There are always mitigating circumstances. Lukaku was so isolated in United's most important game of the season against Sevilla that Lionel Messi would have struggled in the same role. And while we're on Messi, let's mention Luis Suarez, Cristiano Ronaldo, Edinson Cavani, Aguero, Kane, Karim Benzema, Neymar, Antoine Griezmann, Mohamed Salah and Robert Lewandowski. These are the world's leading strikers. Ronaldo and Rooney in his prime (he twice scored more than 20 league goals) were in that class of strikers. Is Lukaku? Not quite. Not yet. He could be, but like so many of the players at Old Trafford, he's not quite there, not quite as good as he could be if he was playing in a better team that had really found their stride.
We'd love to see him spark Dwight Yorke and Andy Cole style, with Anthony Martial, Alexis Sanchez or Marcus Rashford more often. Maybe those players should be sharing the workload more and scoring more themselves; United have missed a secondary scorer since those title-winning days half a decade ago. But then from Rashford's perspective, he'd like the chance to play as a central striker more often.
Lukaku has started this season well with three goals, including two at Burnley.
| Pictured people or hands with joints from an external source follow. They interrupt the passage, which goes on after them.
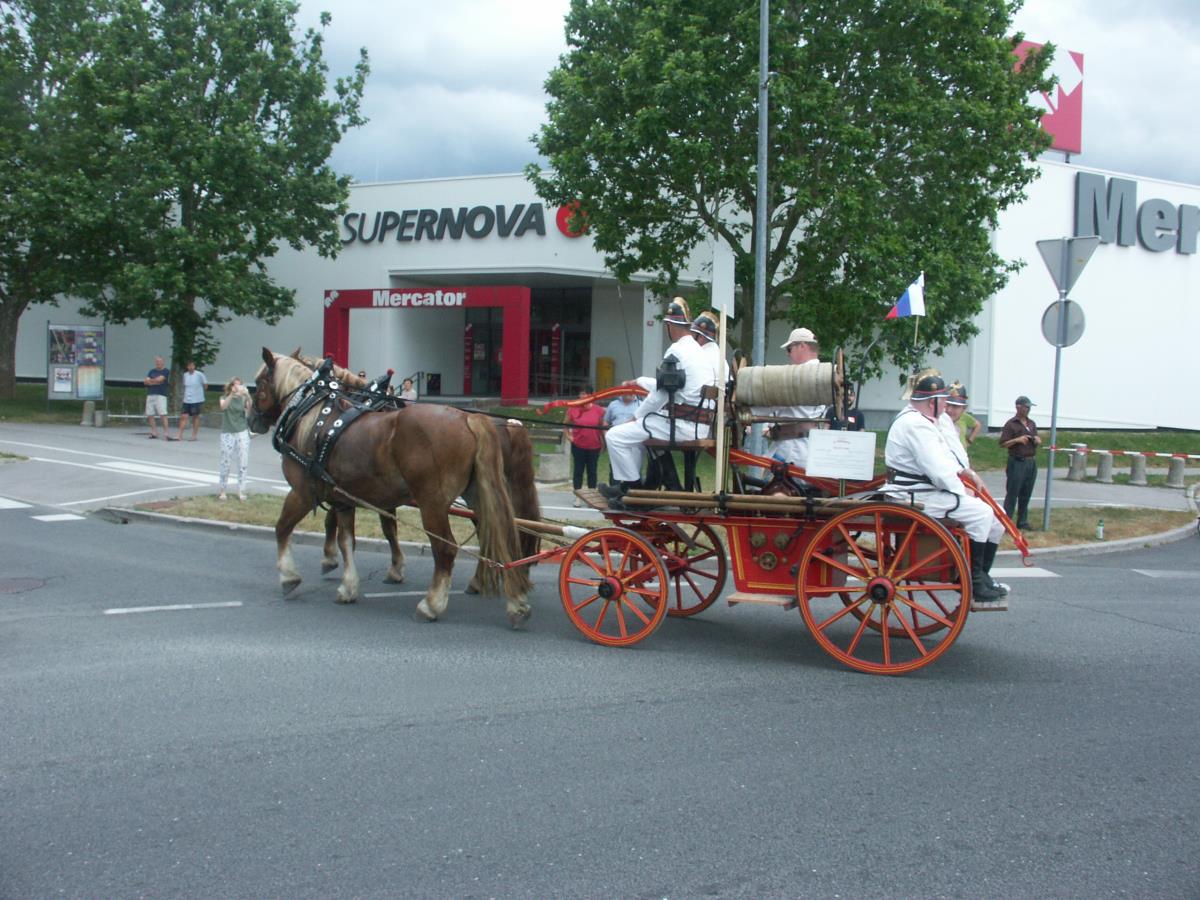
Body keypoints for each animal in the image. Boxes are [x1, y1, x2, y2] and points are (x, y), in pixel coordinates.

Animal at [249, 348, 533, 627]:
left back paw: (431, 604)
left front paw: (290, 576)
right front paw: (349, 585)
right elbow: (348, 539)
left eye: (258, 385)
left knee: (446, 548)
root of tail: (469, 419)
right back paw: (515, 601)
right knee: (499, 536)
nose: (252, 420)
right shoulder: (345, 498)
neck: (315, 418)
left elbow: (283, 528)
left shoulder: (303, 492)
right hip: (479, 494)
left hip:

It could have been more had he taken one of the two penalties United have been awarded.
When Lukaku went through a relatively dry patch last autumn, Jose Mourinho noted how he'd always judge himself by the goals he scored, but there is more to his game than goals. There has to be. Ruud van Nistelrooy was a great United striker, probably the club's best finisher since Denis Law, and he scored more than 20 league goals in four of his five United seasons, but a lot of his teammates weren't that sad to see him leave because they felt he could have contributed more than goals. Need proof? United scored 11 more goals the season after the Dutchman left.
Mourinho likes the options Lukaku gives him. He won more balls in the air than any United player last season and his touch has improved too. He works hard outside the box, he's popular with teammates, and, at 25, he still has time to improve. Two more goals to smash Watford's 100 percent start on Saturday wouldn't be a bad way to take the next step forward.